**TASK DETAILS:**
Below are some records. Return exactly the lines from the one with "middle tip: (393, 285)" to the one with "middle mcp: (870, 834)", and nothing else.

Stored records
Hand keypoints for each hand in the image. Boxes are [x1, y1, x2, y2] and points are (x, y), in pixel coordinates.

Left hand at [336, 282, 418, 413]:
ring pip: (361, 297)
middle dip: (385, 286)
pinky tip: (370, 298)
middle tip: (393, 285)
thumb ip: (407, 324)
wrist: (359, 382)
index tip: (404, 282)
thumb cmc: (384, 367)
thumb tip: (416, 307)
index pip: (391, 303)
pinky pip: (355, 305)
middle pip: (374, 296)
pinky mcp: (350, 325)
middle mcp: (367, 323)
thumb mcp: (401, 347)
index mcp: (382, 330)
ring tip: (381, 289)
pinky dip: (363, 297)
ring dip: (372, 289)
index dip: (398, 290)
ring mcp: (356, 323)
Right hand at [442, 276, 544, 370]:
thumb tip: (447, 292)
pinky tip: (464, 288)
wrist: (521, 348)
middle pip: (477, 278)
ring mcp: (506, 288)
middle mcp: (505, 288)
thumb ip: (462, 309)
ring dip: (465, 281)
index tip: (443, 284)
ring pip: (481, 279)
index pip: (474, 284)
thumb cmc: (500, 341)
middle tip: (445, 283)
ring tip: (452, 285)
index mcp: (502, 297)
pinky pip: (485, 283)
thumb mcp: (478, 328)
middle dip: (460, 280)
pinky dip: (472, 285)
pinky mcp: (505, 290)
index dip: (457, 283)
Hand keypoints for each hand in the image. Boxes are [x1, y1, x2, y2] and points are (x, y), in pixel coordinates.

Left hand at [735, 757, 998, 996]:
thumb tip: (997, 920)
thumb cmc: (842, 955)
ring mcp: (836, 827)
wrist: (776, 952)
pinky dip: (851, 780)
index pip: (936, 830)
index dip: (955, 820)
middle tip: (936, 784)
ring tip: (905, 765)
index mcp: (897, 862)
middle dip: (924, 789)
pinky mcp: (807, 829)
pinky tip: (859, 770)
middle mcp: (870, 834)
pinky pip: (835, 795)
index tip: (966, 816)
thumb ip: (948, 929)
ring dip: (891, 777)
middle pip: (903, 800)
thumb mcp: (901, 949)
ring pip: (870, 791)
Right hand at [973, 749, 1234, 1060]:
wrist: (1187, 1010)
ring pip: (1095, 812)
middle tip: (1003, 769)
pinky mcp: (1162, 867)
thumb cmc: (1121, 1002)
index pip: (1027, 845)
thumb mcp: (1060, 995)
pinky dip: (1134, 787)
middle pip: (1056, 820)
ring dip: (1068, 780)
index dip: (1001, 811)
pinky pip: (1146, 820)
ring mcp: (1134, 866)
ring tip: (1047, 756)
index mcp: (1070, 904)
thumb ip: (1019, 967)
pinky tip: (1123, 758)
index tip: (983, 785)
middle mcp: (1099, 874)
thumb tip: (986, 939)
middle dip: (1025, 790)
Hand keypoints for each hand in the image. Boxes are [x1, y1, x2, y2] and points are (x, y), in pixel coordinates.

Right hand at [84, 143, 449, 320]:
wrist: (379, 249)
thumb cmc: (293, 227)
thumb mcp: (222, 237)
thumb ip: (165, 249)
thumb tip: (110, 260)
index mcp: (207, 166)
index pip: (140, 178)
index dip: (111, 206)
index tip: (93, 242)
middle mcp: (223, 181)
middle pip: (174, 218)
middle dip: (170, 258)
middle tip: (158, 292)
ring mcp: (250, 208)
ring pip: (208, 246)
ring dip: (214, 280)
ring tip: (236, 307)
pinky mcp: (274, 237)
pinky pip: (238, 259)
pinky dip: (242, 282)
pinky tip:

**SOLUTION TO THE PROBLEM:**
middle tip: (393, 285)
thumb ip: (407, 324)
wrist: (359, 382)
index tip: (404, 282)
thumb cmc: (384, 367)
thumb tip: (416, 307)
index pip: (391, 303)
pinky pip: (355, 305)
middle pip: (374, 296)
pinky mcp: (350, 325)
middle mcp: (367, 323)
thumb mcp: (401, 347)
index mcp: (382, 330)
ring tip: (381, 289)
pinky dip: (363, 297)
ring dip: (372, 289)
index dip: (398, 290)
ring mcp: (356, 323)
Right hand at [442, 276, 544, 370]:
thumb tip: (447, 292)
pinky tip: (464, 288)
wrist: (521, 348)
middle pip: (477, 278)
ring mcp: (506, 288)
middle mcp: (505, 288)
thumb ip: (462, 309)
ring dip: (465, 281)
index tip: (443, 284)
ring pip: (481, 279)
index pip: (474, 284)
thumb cmc: (500, 341)
middle tip: (445, 283)
ring tip: (452, 285)
index mcp: (502, 297)
pinky pip: (485, 283)
thumb mcp: (478, 328)
middle dip: (460, 280)
pinky dip: (472, 285)
pinky mcp: (505, 290)
index dip: (457, 283)
Hand keypoints for each hand in the image. Boxes are [x1, y1, x2, y2] and points are (x, y), in pixel coordinates.

Left hand at [735, 757, 998, 996]:
thumb tip: (997, 920)
thumb cmc: (842, 955)
ring mcp: (836, 827)
wrist: (776, 952)
pinky dip: (851, 780)
index pip: (936, 830)
index dip: (955, 820)
middle tip: (936, 784)
ring tip: (905, 765)
index mcp: (897, 862)
middle dip: (924, 789)
pinky mcp: (807, 829)
pinky tip: (859, 770)
middle mcp: (870, 834)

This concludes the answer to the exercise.